“A Crevel?”

“Yes, madame,” said the man. “Well, he has settled thirty thousand francs a year on Mademoiselle Bijou by the marriage articles. And her elder sister, they say, is going to be married to a rich butcher.”

“Your business looks rather hopeless, I am afraid,” said Josepha to the Baroness. “Monsieur le Baron is no longer where I lodged him.”

Ten minutes later Madame Bijou was announced. Josepha very prudently placed the Baroness in the boudoir, and drew the curtain over the door.

“You would scare her,” said she to Madame Hulot. “She would let nothing out if she suspected that you were interested in the information. Leave me to catechise her. Hide there, and you will hear everything. It is a scene that is played quite as often in real life as on the stage—”

“Well, Mother Bijou,” she said to an old woman dressed in tartan stuff, and who looked like a porter’s wife in her Sunday best, “so you are all very happy? Your daughter is in luck.”

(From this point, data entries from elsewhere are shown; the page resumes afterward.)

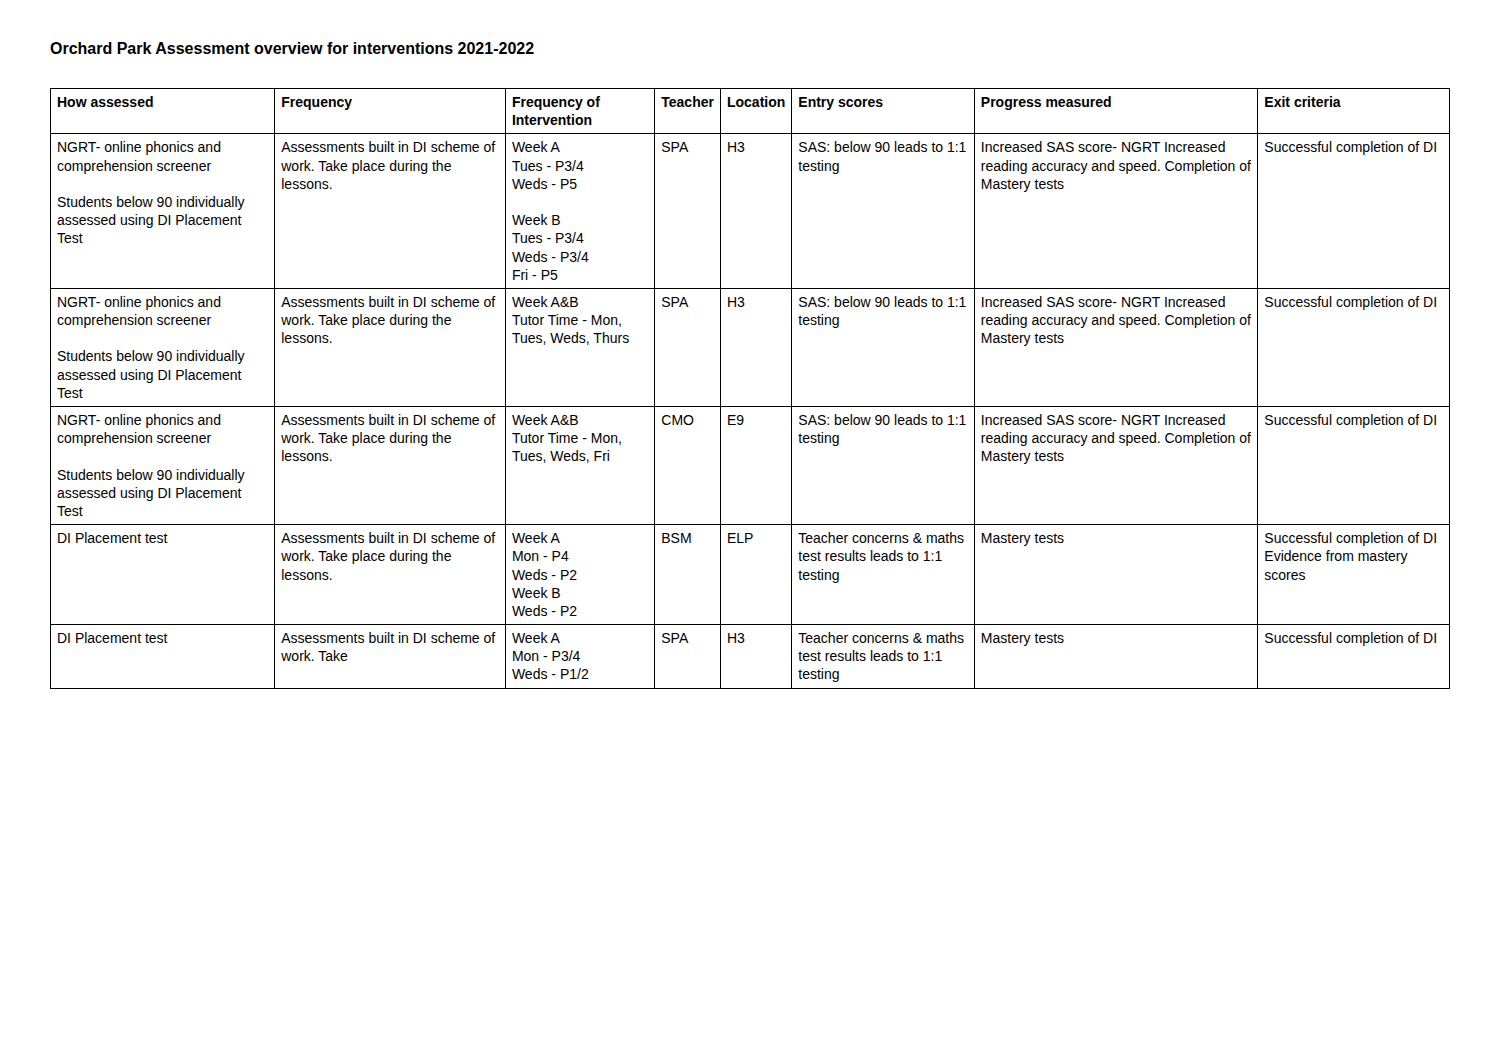Orchard Park Assessment overview for interventions 2021-2022
| How assessed | Frequency | Frequency of Intervention | Teacher | Location | Entry scores | Progress measured | Exit criteria |
| --- | --- | --- | --- | --- | --- | --- | --- |
| NGRT- online phonics and comprehension screener Students below 90 individually assessed using DI Placement Test | Assessments built in DI scheme of work. Take place during the lessons. | Week A Tues - P3/4 Weds - P5 Week B Tues - P3/4 Weds - P3/4 Fri - P5 | SPA | H3 | SAS: below 90 leads to 1:1 testing | Increased SAS score- NGRT Increased reading accuracy and speed. Completion of Mastery tests | Successful completion of DI |
| NGRT- online phonics and comprehension screener Students below 90 individually assessed using DI Placement Test | Assessments built in DI scheme of work. Take place during the lessons. | Week A&B Tutor Time - Mon, Tues, Weds, Thurs | SPA | H3 | SAS: below 90 leads to 1:1 testing | Increased SAS score- NGRT Increased reading accuracy and speed. Completion of Mastery tests | Successful completion of DI |
| NGRT- online phonics and comprehension screener Students below 90 individually assessed using DI Placement Test | Assessments built in DI scheme of work. Take place during the lessons. | Week A&B Tutor Time - Mon, Tues, Weds, Fri | CMO | E9 | SAS: below 90 leads to 1:1 testing | Increased SAS score- NGRT Increased reading accuracy and speed. Completion of Mastery tests | Successful completion of DI |
| DI Placement test | Assessments built in DI scheme of work. Take place during the lessons. | Week A Mon - P4 Weds - P2 Week B Weds - P2 | BSM | ELP | Teacher concerns & maths test results leads to 1:1 testing | Mastery tests | Successful completion of DI Evidence from mastery scores |
| DI Placement test | Assessments built in DI scheme of work. Take | Week A Mon - P3/4 Weds - P1/2 | SPA | H3 | Teacher concerns & maths test results leads to 1:1 testing | Mastery tests | Successful completion of DI |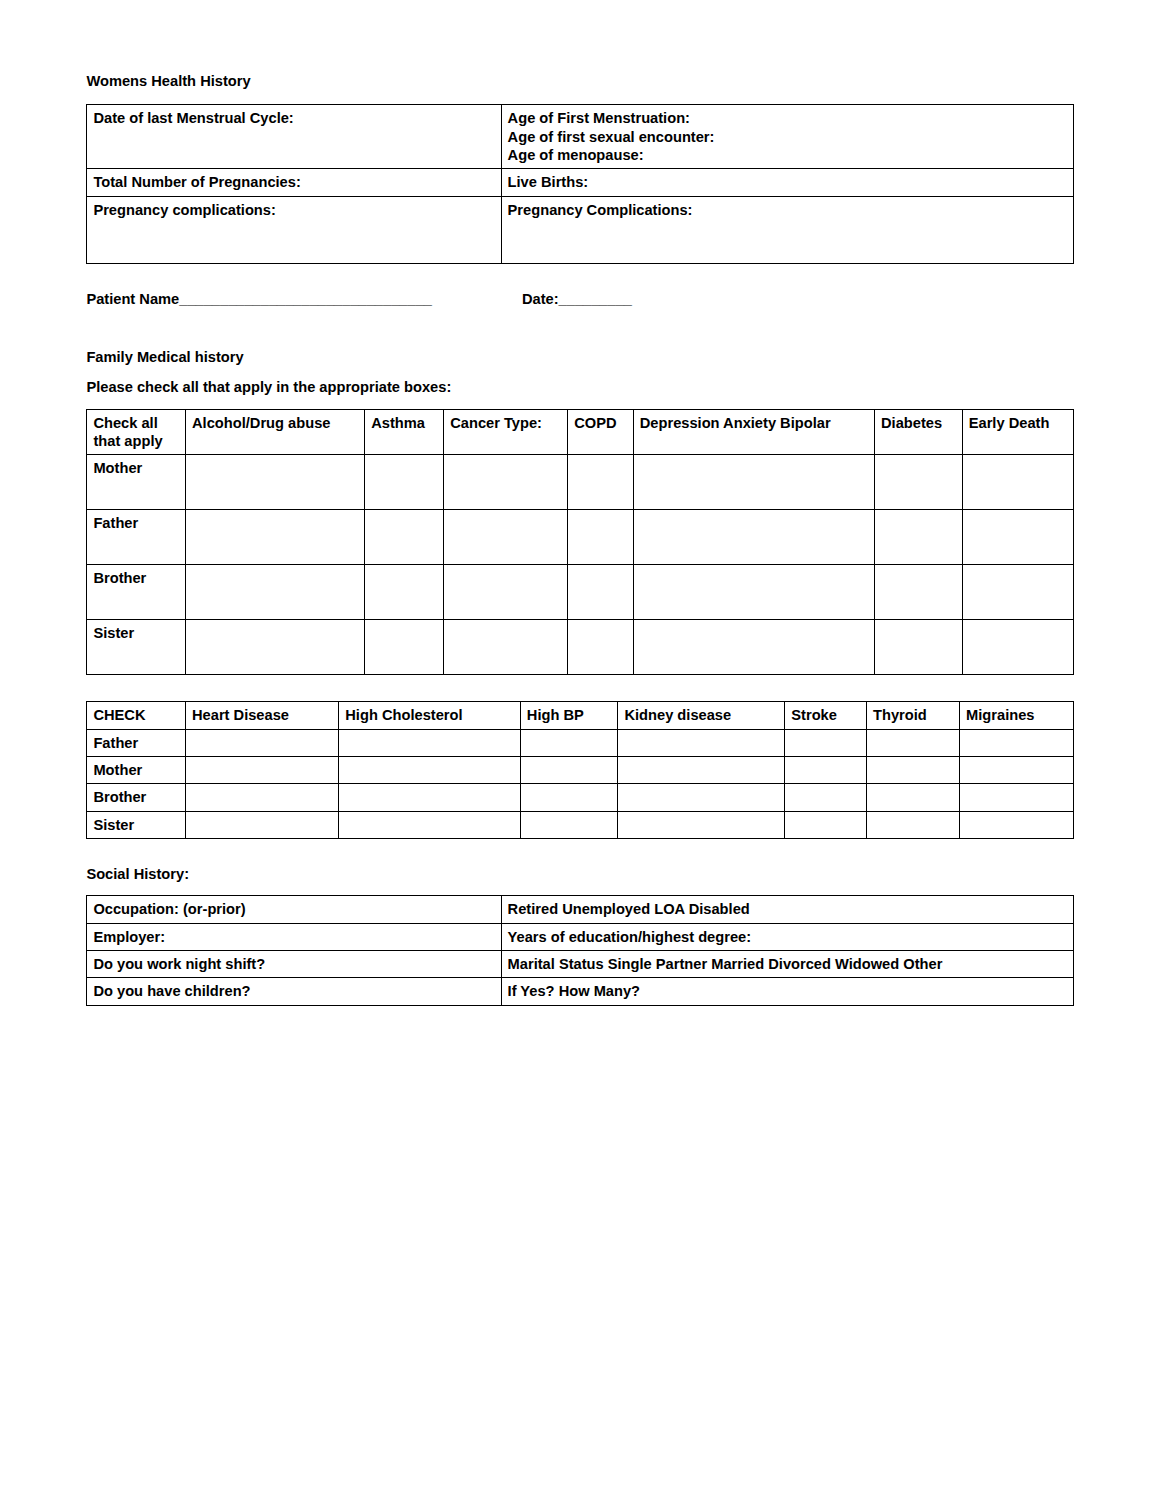Womens Health History
| Date of last Menstrual Cycle: | Age of First Menstruation: Age of first sexual encounter: Age of menopause: |
| Total Number of Pregnancies: | Live Births: |
| Pregnancy complications: | Pregnancy Complications: |
Patient Name_______________________________Date:_________
Family Medical history
Please check all that apply in the appropriate boxes:
| Check all that apply | Alcohol/Drug abuse | Asthma | Cancer Type: | COPD | Depression Anxiety Bipolar | Diabetes | Early Death |
| --- | --- | --- | --- | --- | --- | --- | --- |
| Mother | | | | | | | |
| Father | | | | | | | |
| Brother | | | | | | | |
| Sister | | | | | | | |
| CHECK | Heart Disease | High Cholesterol | High BP | Kidney disease | Stroke | Thyroid | Migraines |
| --- | --- | --- | --- | --- | --- | --- | --- |
| Father | | | | | | | |
| Mother | | | | | | | |
| Brother | | | | | | | |
| Sister | | | | | | | |
Social History:
| Occupation: (or-prior) | Retired Unemployed LOA Disabled |
| Employer: | Years of education/highest degree: |
| Do you work night shift? | Marital Status Single Partner Married Divorced Widowed Other |
| Do you have children? | If Yes? How Many? |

“Oh, happy? As for that!—My daughter gives us a hundred francs a month, while she rides in a carriage and eats off silver plate—she is a millionary, is my daughter! Olympe might have lifted me above labor. To have to work at my age? Is that being good to me?”

“She ought not to be ungrateful, for she owes her beauty to you,” replied Josepha; “but why did she not come to see me? It was I who placed her in ease by settling her with my uncle.”

“Yes, madame, with old Monsieur Thoul, but he is very old and broken—”

“But what have you done with him? Is he with you? She was very foolish to leave him; he is worth millions now.”